Although these countries increasingly power their own nations with clean energy, the oil they produce keeps the world shackled to dirty power that poisons our water systems, air, and food. On the outside, these countries look like leaders on the environmental front. Still, we need these changes to be worldwide and not just on a national scale that makes the countries look good in rankings. People worldwide are being affected by climate change; therefore, it’s not enough to just not use the oil produced. Production must be stopped altogether. Denmark’s climate minister, Dan Jørgensen, seems to be moving in this direction. The minister announced recently that the nation will ban all oil production by 2050.

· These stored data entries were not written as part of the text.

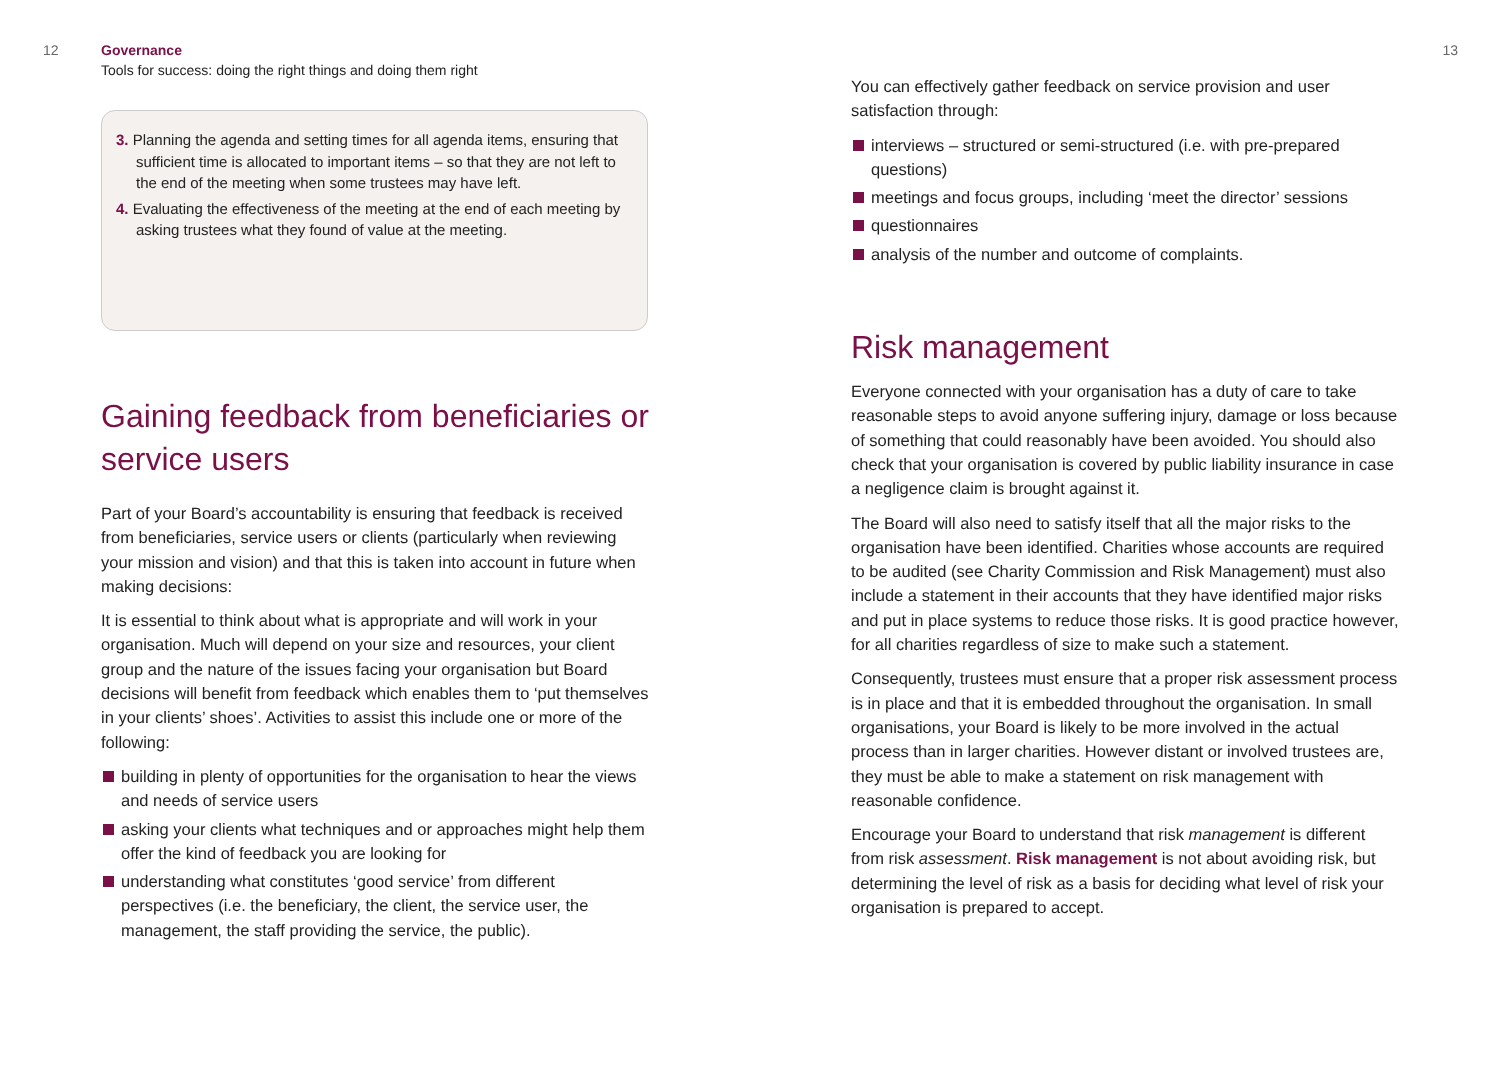12 Governance
Tools for success: doing the right things and doing them right
3. Planning the agenda and setting times for all agenda items, ensuring that sufficient time is allocated to important items – so that they are not left to the end of the meeting when some trustees may have left.
4. Evaluating the effectiveness of the meeting at the end of each meeting by asking trustees what they found of value at the meeting.
Gaining feedback from beneficiaries or service users
Part of your Board’s accountability is ensuring that feedback is received from beneficiaries, service users or clients (particularly when reviewing your mission and vision) and that this is taken into account in future when making decisions:
It is essential to think about what is appropriate and will work in your organisation. Much will depend on your size and resources, your client group and the nature of the issues facing your organisation but Board decisions will benefit from feedback which enables them to ‘put themselves in your clients’ shoes’. Activities to assist this include one or more of the following:
building in plenty of opportunities for the organisation to hear the views and needs of service users
asking your clients what techniques and or approaches might help them offer the kind of feedback you are looking for
understanding what constitutes ‘good service’ from different perspectives (i.e. the beneficiary, the client, the service user, the management, the staff providing the service, the public).
13
You can effectively gather feedback on service provision and user satisfaction through:
interviews – structured or semi-structured (i.e. with pre-prepared questions)
meetings and focus groups, including ‘meet the director’ sessions
questionnaires
analysis of the number and outcome of complaints.
Risk management
Everyone connected with your organisation has a duty of care to take reasonable steps to avoid anyone suffering injury, damage or loss because of something that could reasonably have been avoided. You should also check that your organisation is covered by public liability insurance in case a negligence claim is brought against it.
The Board will also need to satisfy itself that all the major risks to the organisation have been identified. Charities whose accounts are required to be audited (see Charity Commission and Risk Management) must also include a statement in their accounts that they have identified major risks and put in place systems to reduce those risks. It is good practice however, for all charities regardless of size to make such a statement.
Consequently, trustees must ensure that a proper risk assessment process is in place and that it is embedded throughout the organisation. In small organisations, your Board is likely to be more involved in the actual process than in larger charities. However distant or involved trustees are, they must be able to make a statement on risk management with reasonable confidence.
Encourage your Board to understand that risk management is different from risk assessment. Risk management is not about avoiding risk, but determining the level of risk as a basis for deciding what level of risk your organisation is prepared to accept.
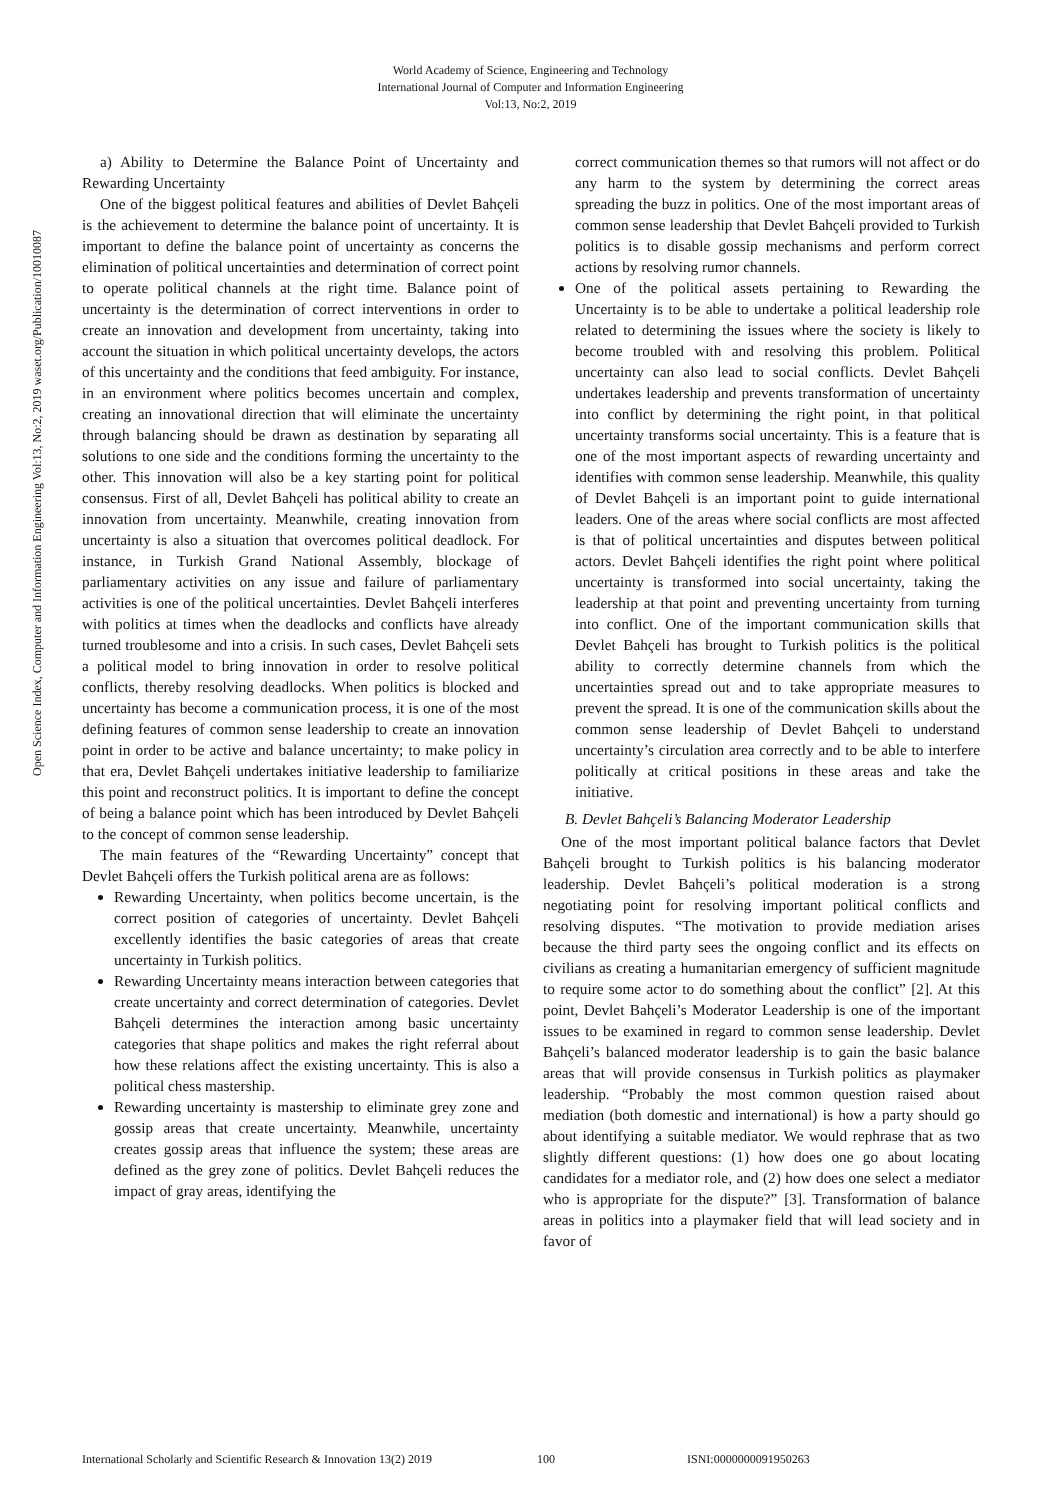World Academy of Science, Engineering and Technology
International Journal of Computer and Information Engineering
Vol:13, No:2, 2019
Open Science Index, Computer and Information Engineering Vol:13, No:2, 2019 waset.org/Publication/10010087
a) Ability to Determine the Balance Point of Uncertainty and Rewarding Uncertainty
One of the biggest political features and abilities of Devlet Bahçeli is the achievement to determine the balance point of uncertainty. It is important to define the balance point of uncertainty as concerns the elimination of political uncertainties and determination of correct point to operate political channels at the right time. Balance point of uncertainty is the determination of correct interventions in order to create an innovation and development from uncertainty, taking into account the situation in which political uncertainty develops, the actors of this uncertainty and the conditions that feed ambiguity. For instance, in an environment where politics becomes uncertain and complex, creating an innovational direction that will eliminate the uncertainty through balancing should be drawn as destination by separating all solutions to one side and the conditions forming the uncertainty to the other. This innovation will also be a key starting point for political consensus. First of all, Devlet Bahçeli has political ability to create an innovation from uncertainty. Meanwhile, creating innovation from uncertainty is also a situation that overcomes political deadlock. For instance, in Turkish Grand National Assembly, blockage of parliamentary activities on any issue and failure of parliamentary activities is one of the political uncertainties. Devlet Bahçeli interferes with politics at times when the deadlocks and conflicts have already turned troublesome and into a crisis. In such cases, Devlet Bahçeli sets a political model to bring innovation in order to resolve political conflicts, thereby resolving deadlocks. When politics is blocked and uncertainty has become a communication process, it is one of the most defining features of common sense leadership to create an innovation point in order to be active and balance uncertainty; to make policy in that era, Devlet Bahçeli undertakes initiative leadership to familiarize this point and reconstruct politics. It is important to define the concept of being a balance point which has been introduced by Devlet Bahçeli to the concept of common sense leadership.
The main features of the “Rewarding Uncertainty” concept that Devlet Bahçeli offers the Turkish political arena are as follows:
Rewarding Uncertainty, when politics become uncertain, is the correct position of categories of uncertainty. Devlet Bahçeli excellently identifies the basic categories of areas that create uncertainty in Turkish politics.
Rewarding Uncertainty means interaction between categories that create uncertainty and correct determination of categories. Devlet Bahçeli determines the interaction among basic uncertainty categories that shape politics and makes the right referral about how these relations affect the existing uncertainty. This is also a political chess mastership.
Rewarding uncertainty is mastership to eliminate grey zone and gossip areas that create uncertainty. Meanwhile, uncertainty creates gossip areas that influence the system; these areas are defined as the grey zone of politics. Devlet Bahçeli reduces the impact of gray areas, identifying the
correct communication themes so that rumors will not affect or do any harm to the system by determining the correct areas spreading the buzz in politics. One of the most important areas of common sense leadership that Devlet Bahçeli provided to Turkish politics is to disable gossip mechanisms and perform correct actions by resolving rumor channels.
One of the political assets pertaining to Rewarding the Uncertainty is to be able to undertake a political leadership role related to determining the issues where the society is likely to become troubled with and resolving this problem. Political uncertainty can also lead to social conflicts. Devlet Bahçeli undertakes leadership and prevents transformation of uncertainty into conflict by determining the right point, in that political uncertainty transforms social uncertainty. This is a feature that is one of the most important aspects of rewarding uncertainty and identifies with common sense leadership. Meanwhile, this quality of Devlet Bahçeli is an important point to guide international leaders. One of the areas where social conflicts are most affected is that of political uncertainties and disputes between political actors. Devlet Bahçeli identifies the right point where political uncertainty is transformed into social uncertainty, taking the leadership at that point and preventing uncertainty from turning into conflict. One of the important communication skills that Devlet Bahçeli has brought to Turkish politics is the political ability to correctly determine channels from which the uncertainties spread out and to take appropriate measures to prevent the spread. It is one of the communication skills about the common sense leadership of Devlet Bahçeli to understand uncertainty’s circulation area correctly and to be able to interfere politically at critical positions in these areas and take the initiative.
B. Devlet Bahçeli’s Balancing Moderator Leadership
One of the most important political balance factors that Devlet Bahçeli brought to Turkish politics is his balancing moderator leadership. Devlet Bahçeli’s political moderation is a strong negotiating point for resolving important political conflicts and resolving disputes. “The motivation to provide mediation arises because the third party sees the ongoing conflict and its effects on civilians as creating a humanitarian emergency of sufficient magnitude to require some actor to do something about the conflict” [2]. At this point, Devlet Bahçeli’s Moderator Leadership is one of the important issues to be examined in regard to common sense leadership. Devlet Bahçeli’s balanced moderator leadership is to gain the basic balance areas that will provide consensus in Turkish politics as playmaker leadership. “Probably the most common question raised about mediation (both domestic and international) is how a party should go about identifying a suitable mediator. We would rephrase that as two slightly different questions: (1) how does one go about locating candidates for a mediator role, and (2) how does one select a mediator who is appropriate for the dispute?” [3]. Transformation of balance areas in politics into a playmaker field that will lead society and in favor of
International Scholarly and Scientific Research & Innovation 13(2) 2019 100 ISNI:0000000091950263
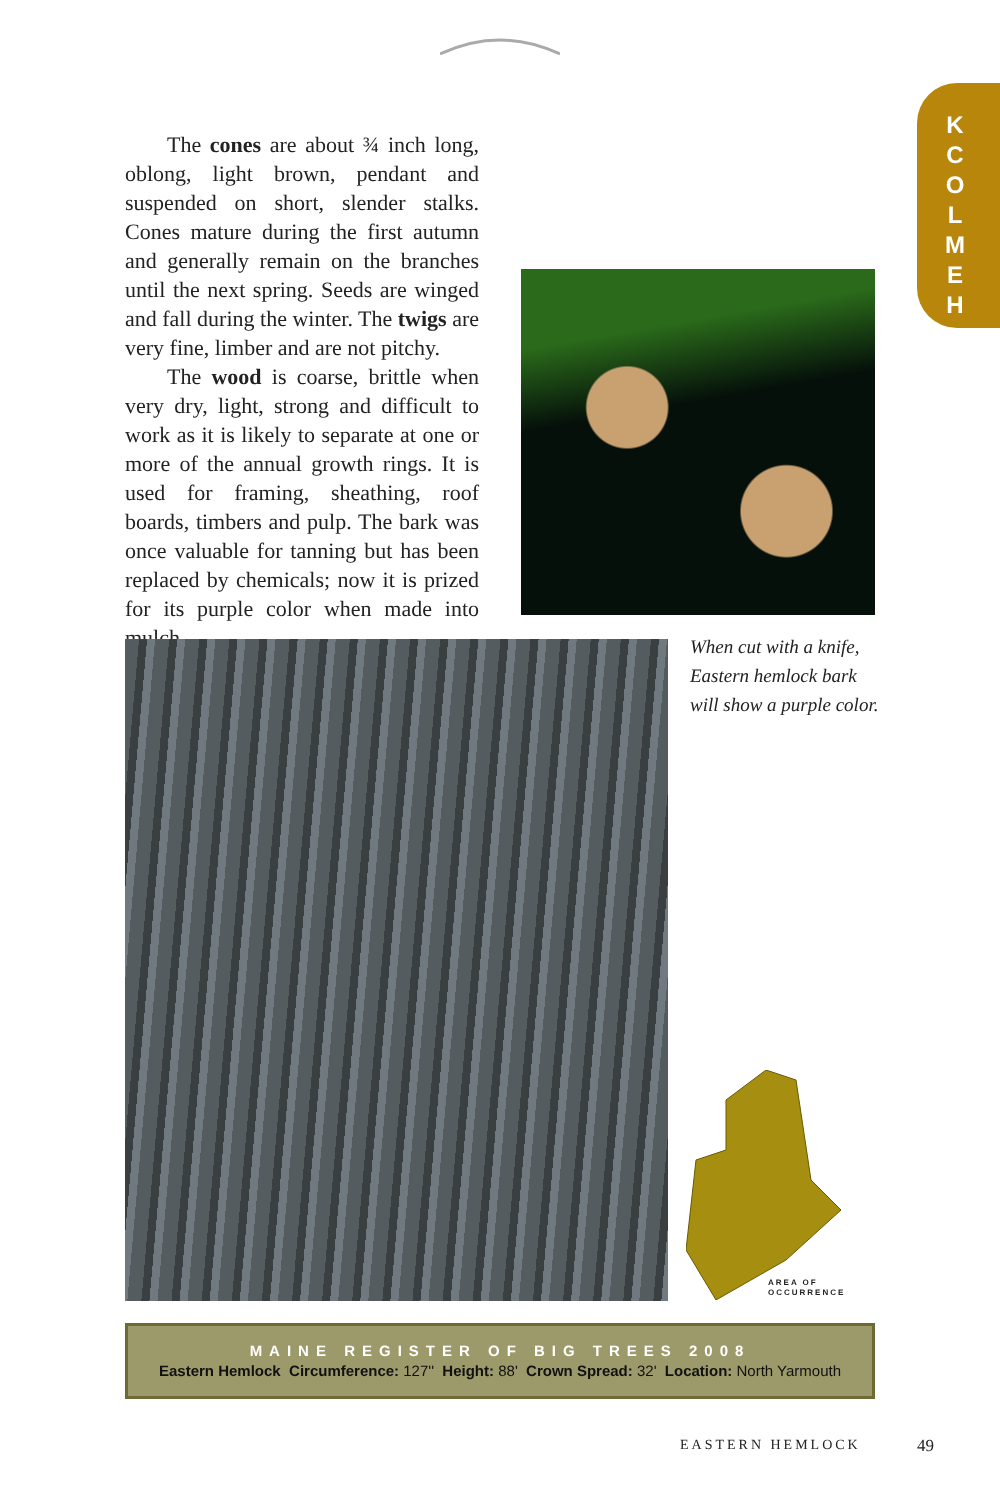K
C
O
L
M
E
H
The cones are about ¾ inch long, oblong, light brown, pendant and suspended on short, slender stalks. Cones mature during the first autumn and generally remain on the branches until the next spring. Seeds are winged and fall during the winter. The twigs are very fine, limber and are not pitchy.
The wood is coarse, brittle when very dry, light, strong and difficult to work as it is likely to separate at one or more of the annual growth rings. It is used for framing, sheathing, roof boards, timbers and pulp. The bark was once valuable for tanning but has been replaced by chemicals; now it is prized for its purple color when made into mulch.
When cut with a knife, Eastern hemlock bark will show a purple color.
AREA OF
OCCURRENCE
MAINE REGISTER OF BIG TREES 2008
Eastern Hemlock Circumference: 127'' Height: 88' Crown Spread: 32' Location: North Yarmouth
EASTERN HEMLOCK 49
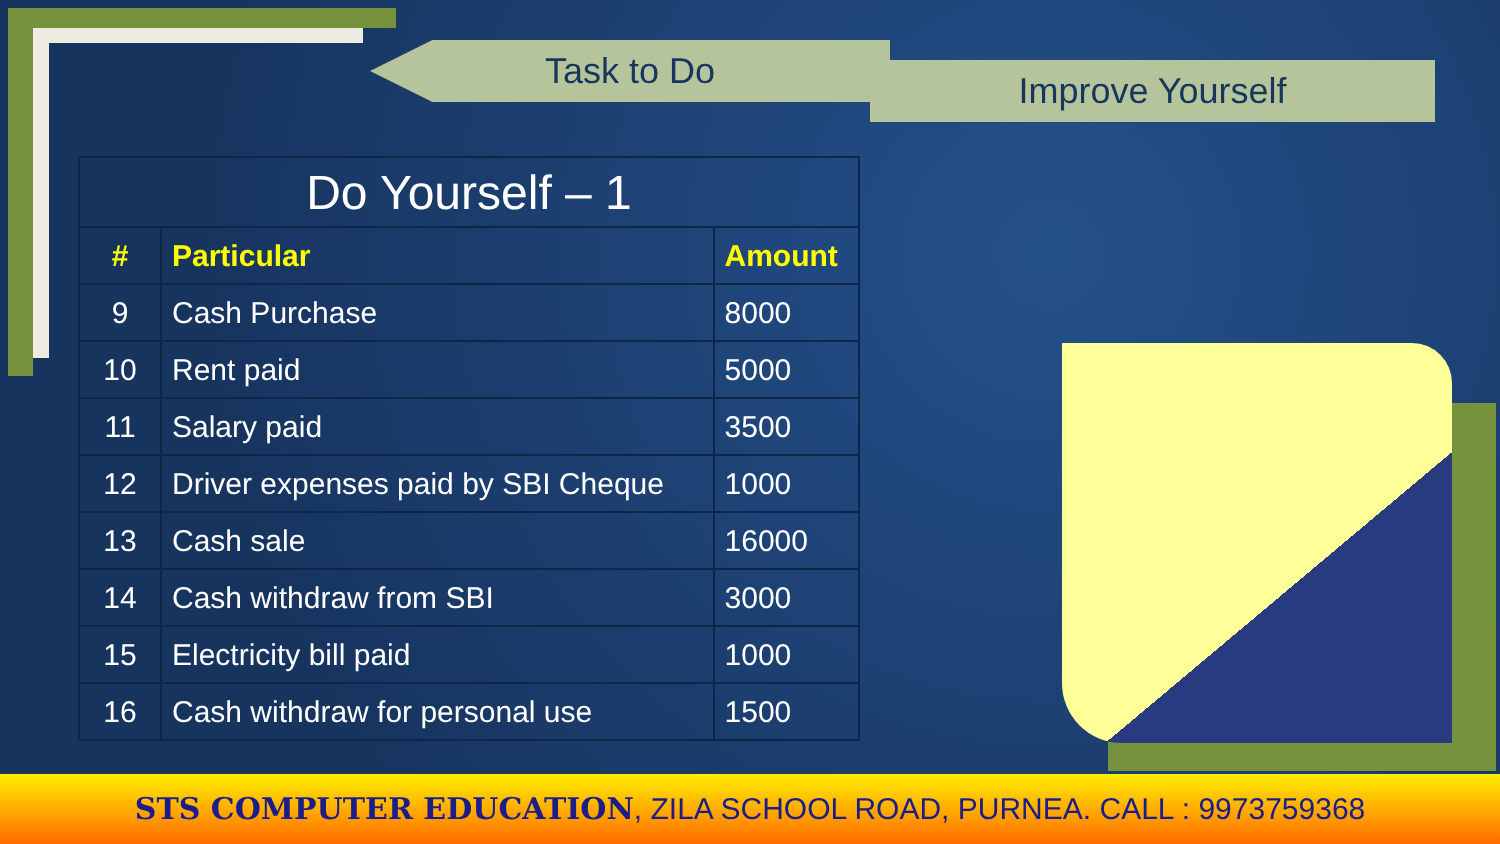Task to Do
Improve Yourself
| Do Yourself – 1 | | |
| --- | --- | --- |
| # | Particular | Amount |
| 9 | Cash Purchase | 8000 |
| 10 | Rent paid | 5000 |
| 11 | Salary paid | 3500 |
| 12 | Driver expenses paid by SBI Cheque | 1000 |
| 13 | Cash sale | 16000 |
| 14 | Cash withdraw from SBI | 3000 |
| 15 | Electricity bill paid | 1000 |
| 16 | Cash withdraw for personal use | 1500 |
STS COMPUTER EDUCATION, ZILA SCHOOL ROAD, PURNEA. CALL : 9973759368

However, again we must ask if this will be enough or if it will be too late. After all, Denmark is the EU’s largest oil producer, and this ban will not go into effect for another three decades. We’re getting more and more reports from scientists that we’re running out of time to fix our mistakes and save future generations from an uninhabitable planet. Thirty more years from one of the biggest oil producers may be too much than the Earth can handle. Whenever I hear about these new bans that are several decades into the future, I always have a thought of, “oh, well, the ban can always be moved up if more research shows lawmakers that we need faster action.” However, Jørgensen outright shot down this hope of mine during his announcement. The minister explained, “obviously, the industry is not happy about the cutoff date. […] But on the other hand, I think they will be happy about knowing exactly what conditions they have. Because when we say 2050, then that also means we’re not going to change that to 2045 or 2040.”
There doesn’t seem to be an absolute answer on the sustainability and actions against climate change the Nordic countries have taken. However, with the dependency they hold on oil production, we have to continue demanding more action from them just as we do from the rest of the world.